EXERCISE
All of the records below must be reproduced exactly, minus any pictures.

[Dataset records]

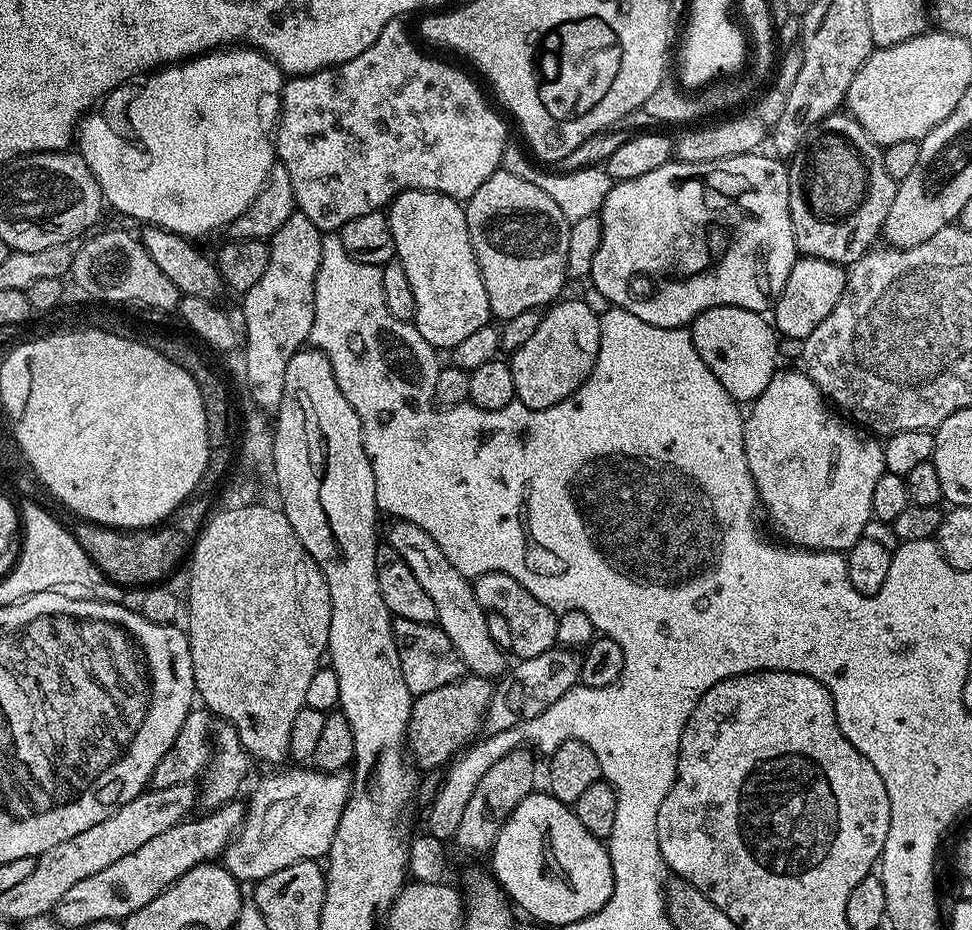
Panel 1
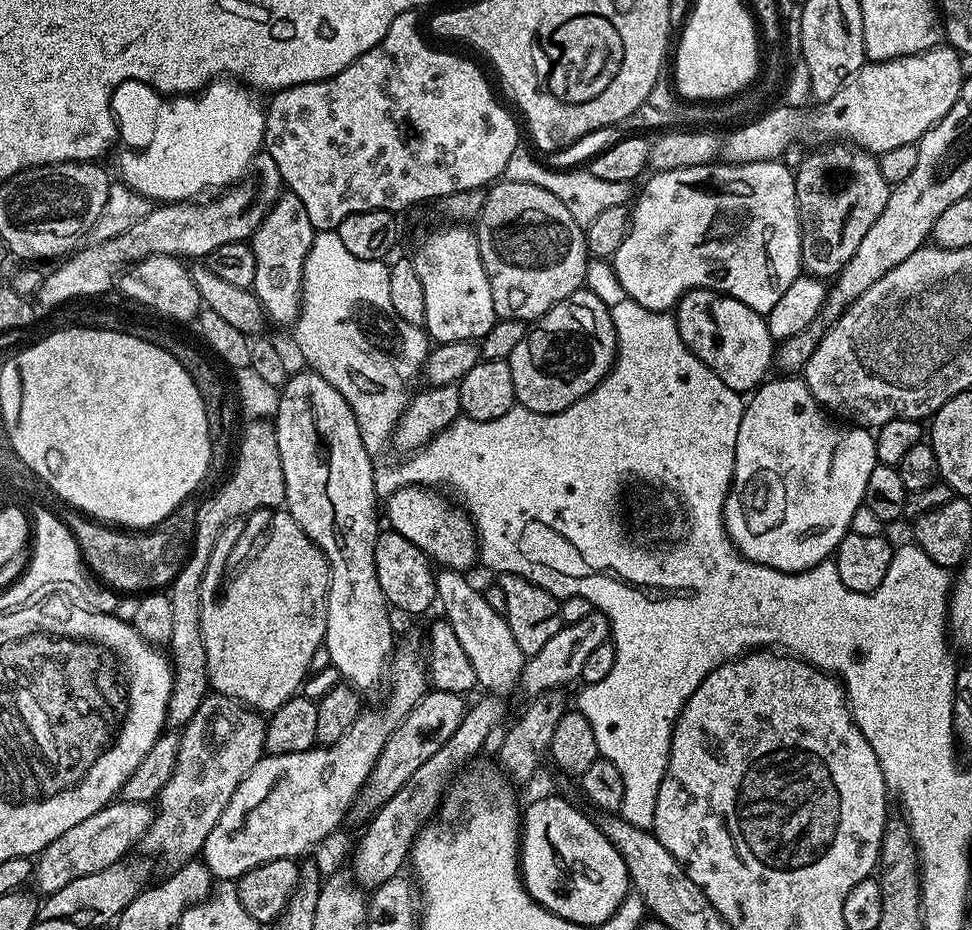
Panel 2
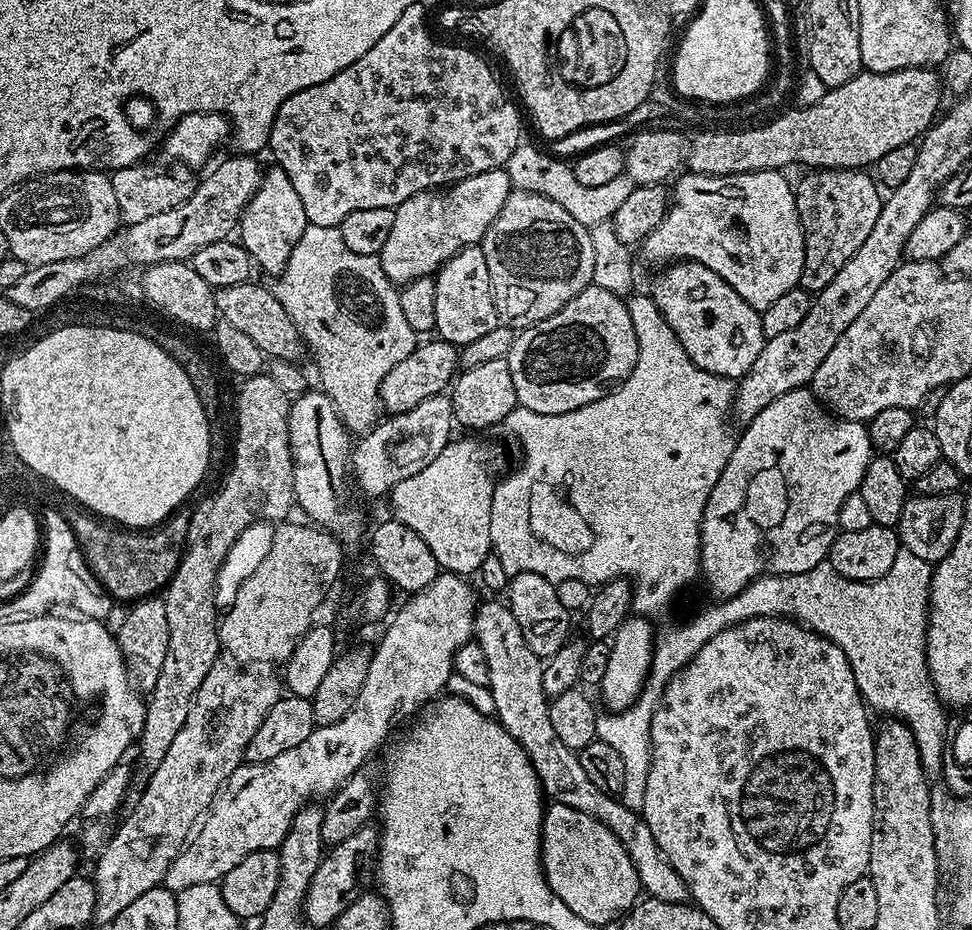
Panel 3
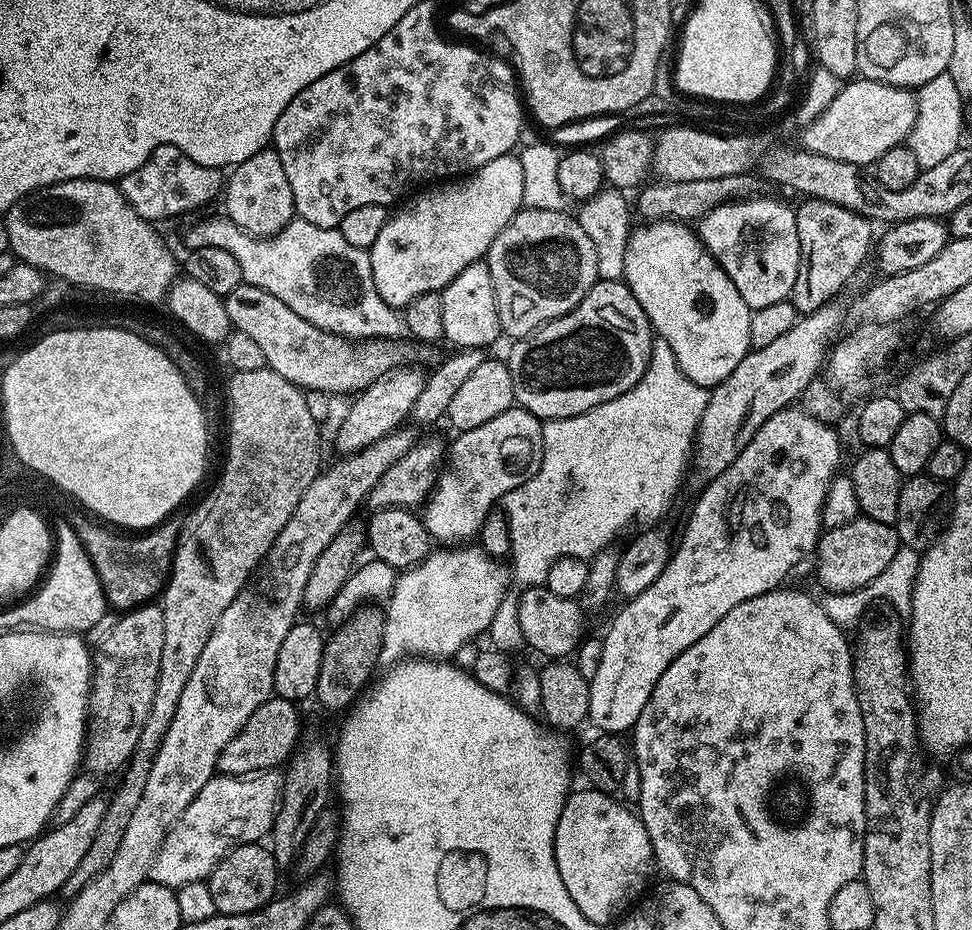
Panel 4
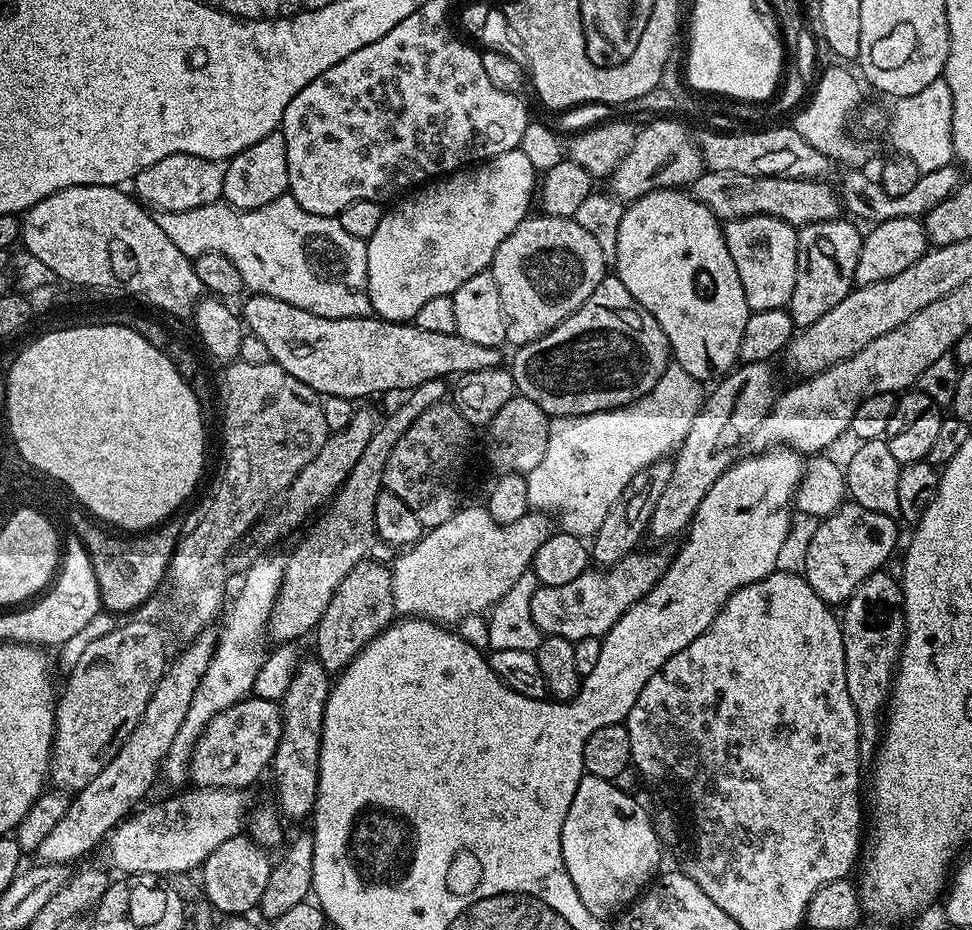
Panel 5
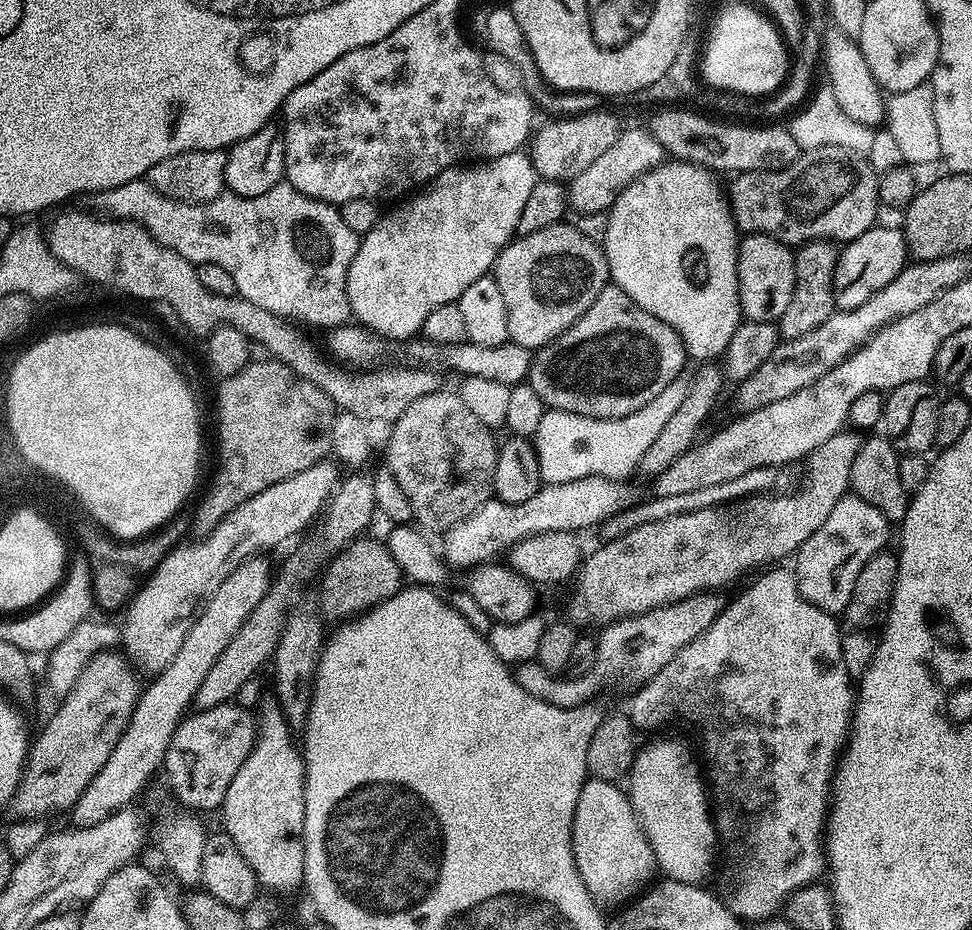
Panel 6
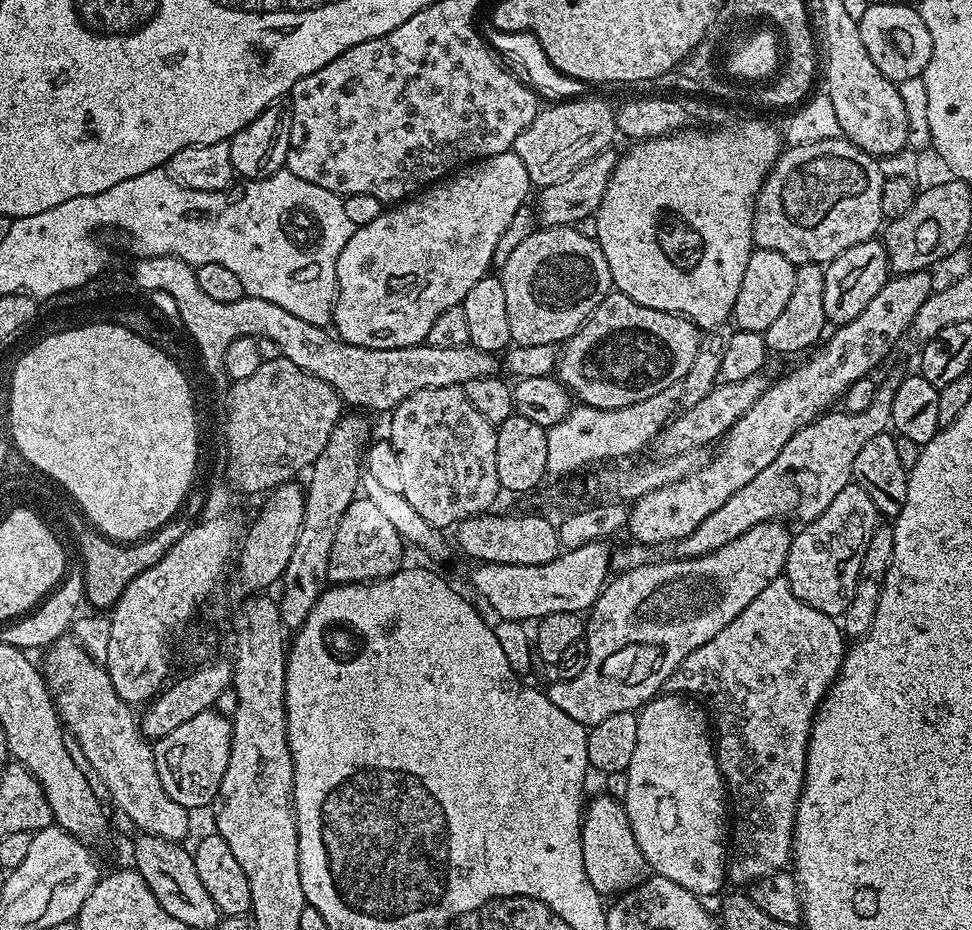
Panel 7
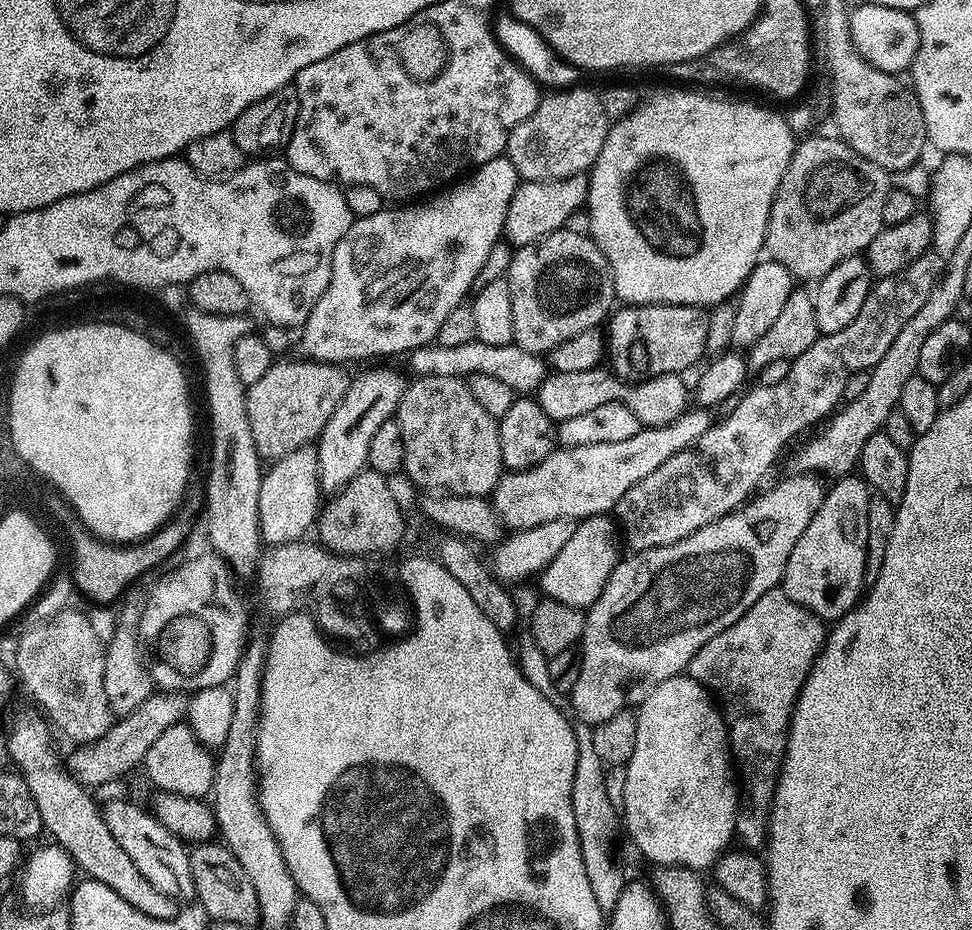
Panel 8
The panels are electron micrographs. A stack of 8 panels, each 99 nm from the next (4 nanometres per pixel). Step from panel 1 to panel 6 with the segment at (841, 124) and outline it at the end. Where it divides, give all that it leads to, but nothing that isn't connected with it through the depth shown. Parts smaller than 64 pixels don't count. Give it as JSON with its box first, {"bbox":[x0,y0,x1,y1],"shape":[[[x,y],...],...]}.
{"bbox":[778,240,838,340],"shape":[[[811,240],[801,244],[794,252],[794,294],[790,294],[790,303],[778,321],[780,335],[784,340],[802,338],[802,334],[810,334],[814,326],[822,326],[826,318],[837,311],[834,302],[834,270],[838,248],[831,240]]]}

TASK RESPONSE
Panel 1
Panel 2
Panel 3
Panel 4
Panel 5
Panel 6
Panel 7
Panel 8
The panels are electron micrographs. A stack of 8 panels, each 99 nm from the next (4 nanometres per pixel). Step from panel 1 to panel 6 with the segment at (841, 124) and outline it at the end. Where it divides, give all that it leads to, but nothing that isn't connected with it through the depth shown. Parts smaller than 64 pixels don't count. Give it as JSON with its box first, {"bbox":[x0,y0,x1,y1],"shape":[[[x,y],...],...]}.
{"bbox":[778,240,838,340],"shape":[[[811,240],[801,244],[794,252],[794,294],[790,294],[790,303],[778,321],[780,335],[784,340],[802,338],[802,334],[810,334],[814,326],[822,326],[826,318],[837,311],[834,302],[834,270],[838,248],[831,240]]]}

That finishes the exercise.